──────── Text ────────
In Rome: Eat, Drink and, For Goodness’ Sake, Eat Some More While You Can

These posts are being back-dated, yes, but they were written in the leather-covered journal (nothing less for collecting memories of a city so lovely) I had carried with me on the trip when I couldn’t get to the Internet. This one was written as I stayed up on Saturday night to leave in the early morning, on Sunday, for the airport.

I ate to my heart’s content. A good, utterly satisfying breakfast in the morning. Then usually a slice of pizza on the go in the afternoon, for which I had to learn how to ask for it: portar via. I love their walk-and-eat culture. You’re looking at beautiful sights, just relaxing at the Spanish Steps or walking by the Pantheon or through the narrow cobblestoned streets, window shopping maybe and eating amazing food at the same time. How incredibly awesome! There was also usually some gelato here and there, also consumed on the go. A dinner of pasta or risotto or some more pizza or a calzone at night with some wine or, usually, prosecco. Sometimes while walking around late at night, I would buy some roasted chestnuts from one of the dozens of vendors near any major sight and amble along, prying them out of their crackled shells, munching on them  in the moonlight.
──────── Data provided ────────
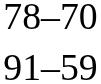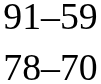rows swapped: 78–70 <-> 91–59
────────
:: Required actions ::
1. From the Rome travel post, echo everything from "These posts are" down to "for the airport.".
2. In the Rome travel post, what phrase did the writer learn in order to ask for a slice of pizza on the go?

:: Written responses ::
1.
These posts are being back-dated, yes, but they were written in the leather-covered journal (nothing less for collecting memories of a city so lovely) I had carried with me on the trip when I couldn’t get to the Internet. This one was written as I stayed up on Saturday night to leave in the early morning, on Sunday, for the airport.

2. Portar via.